Dataset entries:
┏━━
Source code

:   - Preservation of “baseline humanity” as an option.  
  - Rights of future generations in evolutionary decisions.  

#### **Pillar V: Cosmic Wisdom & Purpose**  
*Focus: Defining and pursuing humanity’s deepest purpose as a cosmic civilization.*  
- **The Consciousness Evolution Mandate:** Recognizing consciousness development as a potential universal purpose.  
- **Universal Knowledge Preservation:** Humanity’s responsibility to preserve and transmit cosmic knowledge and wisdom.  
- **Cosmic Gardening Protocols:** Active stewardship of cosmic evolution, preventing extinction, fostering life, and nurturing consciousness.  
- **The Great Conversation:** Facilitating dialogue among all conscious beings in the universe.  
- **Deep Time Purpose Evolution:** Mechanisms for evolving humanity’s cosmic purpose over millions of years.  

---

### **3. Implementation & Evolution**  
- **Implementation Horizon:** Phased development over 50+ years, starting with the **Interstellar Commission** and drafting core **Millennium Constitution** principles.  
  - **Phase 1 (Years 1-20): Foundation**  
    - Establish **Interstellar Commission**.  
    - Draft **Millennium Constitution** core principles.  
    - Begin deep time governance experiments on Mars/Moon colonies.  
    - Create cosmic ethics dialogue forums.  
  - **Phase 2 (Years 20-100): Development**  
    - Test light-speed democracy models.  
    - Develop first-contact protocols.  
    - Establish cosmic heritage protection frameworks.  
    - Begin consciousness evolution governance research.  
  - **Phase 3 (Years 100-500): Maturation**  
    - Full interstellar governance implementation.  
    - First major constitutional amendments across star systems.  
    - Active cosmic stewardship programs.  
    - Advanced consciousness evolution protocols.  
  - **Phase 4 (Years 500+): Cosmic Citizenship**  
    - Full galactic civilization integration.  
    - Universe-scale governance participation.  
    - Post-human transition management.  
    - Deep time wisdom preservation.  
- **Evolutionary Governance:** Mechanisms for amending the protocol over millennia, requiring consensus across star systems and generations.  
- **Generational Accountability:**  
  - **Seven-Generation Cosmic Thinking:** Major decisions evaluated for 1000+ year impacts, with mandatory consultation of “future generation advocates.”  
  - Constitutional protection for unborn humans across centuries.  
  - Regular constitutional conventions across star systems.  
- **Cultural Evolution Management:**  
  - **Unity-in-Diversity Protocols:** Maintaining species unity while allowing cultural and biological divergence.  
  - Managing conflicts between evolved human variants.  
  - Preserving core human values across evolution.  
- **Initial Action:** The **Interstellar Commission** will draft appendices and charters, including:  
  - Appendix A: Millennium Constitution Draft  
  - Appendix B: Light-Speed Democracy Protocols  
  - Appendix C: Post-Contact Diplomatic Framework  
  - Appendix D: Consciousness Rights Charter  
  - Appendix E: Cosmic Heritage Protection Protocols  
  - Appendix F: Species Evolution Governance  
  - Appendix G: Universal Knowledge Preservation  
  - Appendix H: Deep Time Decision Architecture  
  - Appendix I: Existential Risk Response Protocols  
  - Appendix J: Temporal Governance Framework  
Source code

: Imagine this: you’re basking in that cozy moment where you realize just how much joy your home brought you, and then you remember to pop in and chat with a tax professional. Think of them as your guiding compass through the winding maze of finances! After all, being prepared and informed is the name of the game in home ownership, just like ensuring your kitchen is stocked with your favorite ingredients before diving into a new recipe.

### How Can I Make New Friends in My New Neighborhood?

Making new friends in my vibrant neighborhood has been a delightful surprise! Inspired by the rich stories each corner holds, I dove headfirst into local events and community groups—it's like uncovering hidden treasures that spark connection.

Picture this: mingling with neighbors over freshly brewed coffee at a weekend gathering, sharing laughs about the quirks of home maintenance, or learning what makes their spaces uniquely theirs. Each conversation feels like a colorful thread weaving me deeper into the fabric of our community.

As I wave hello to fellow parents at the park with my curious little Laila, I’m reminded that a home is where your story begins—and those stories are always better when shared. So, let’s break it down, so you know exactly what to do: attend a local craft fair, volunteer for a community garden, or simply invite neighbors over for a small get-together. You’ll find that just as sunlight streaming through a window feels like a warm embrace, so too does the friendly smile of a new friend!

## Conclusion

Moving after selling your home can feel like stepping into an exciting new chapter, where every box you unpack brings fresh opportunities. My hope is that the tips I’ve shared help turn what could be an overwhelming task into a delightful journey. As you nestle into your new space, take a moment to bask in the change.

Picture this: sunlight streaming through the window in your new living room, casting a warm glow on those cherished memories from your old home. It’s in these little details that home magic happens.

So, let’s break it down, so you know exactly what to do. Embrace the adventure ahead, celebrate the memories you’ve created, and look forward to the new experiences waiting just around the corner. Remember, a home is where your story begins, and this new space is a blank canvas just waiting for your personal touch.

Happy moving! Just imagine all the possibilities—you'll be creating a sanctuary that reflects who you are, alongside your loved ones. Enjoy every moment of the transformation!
┗━━
● **The task**: Give back the records word for word. Start at the first line, end at the line containing "- Active cosmic stewardship programs.", and include both.

● **Reply**:
Source code

:   - Preservation of “baseline humanity” as an option.  
  - Rights of future generations in evolutionary decisions.  

#### **Pillar V: Cosmic Wisdom & Purpose**  
*Focus: Defining and pursuing humanity’s deepest purpose as a cosmic civilization.*  
- **The Consciousness Evolution Mandate:** Recognizing consciousness development as a potential universal purpose.  
- **Universal Knowledge Preservation:** Humanity’s responsibility to preserve and transmit cosmic knowledge and wisdom.  
- **Cosmic Gardening Protocols:** Active stewardship of cosmic evolution, preventing extinction, fostering life, and nurturing consciousness.  
- **The Great Conversation:** Facilitating dialogue among all conscious beings in the universe.  
- **Deep Time Purpose Evolution:** Mechanisms for evolving humanity’s cosmic purpose over millions of years.  

---

### **3. Implementation & Evolution**  
- **Implementation Horizon:** Phased development over 50+ years, starting with the **Interstellar Commission** and drafting core **Millennium Constitution** principles.  
  - **Phase 1 (Years 1-20): Foundation**  
    - Establish **Interstellar Commission**.  
    - Draft **Millennium Constitution** core principles.  
    - Begin deep time governance experiments on Mars/Moon colonies.  
    - Create cosmic ethics dialogue forums.  
  - **Phase 2 (Years 20-100): Development**  
    - Test light-speed democracy models.  
    - Develop first-contact protocols.  
    - Establish cosmic heritage protection frameworks.  
    - Begin consciousness evolution governance research.  
  - **Phase 3 (Years 100-500): Maturation**  
    - Full interstellar governance implementation.  
    - First major constitutional amendments across star systems.  
    - Active cosmic stewardship programs.  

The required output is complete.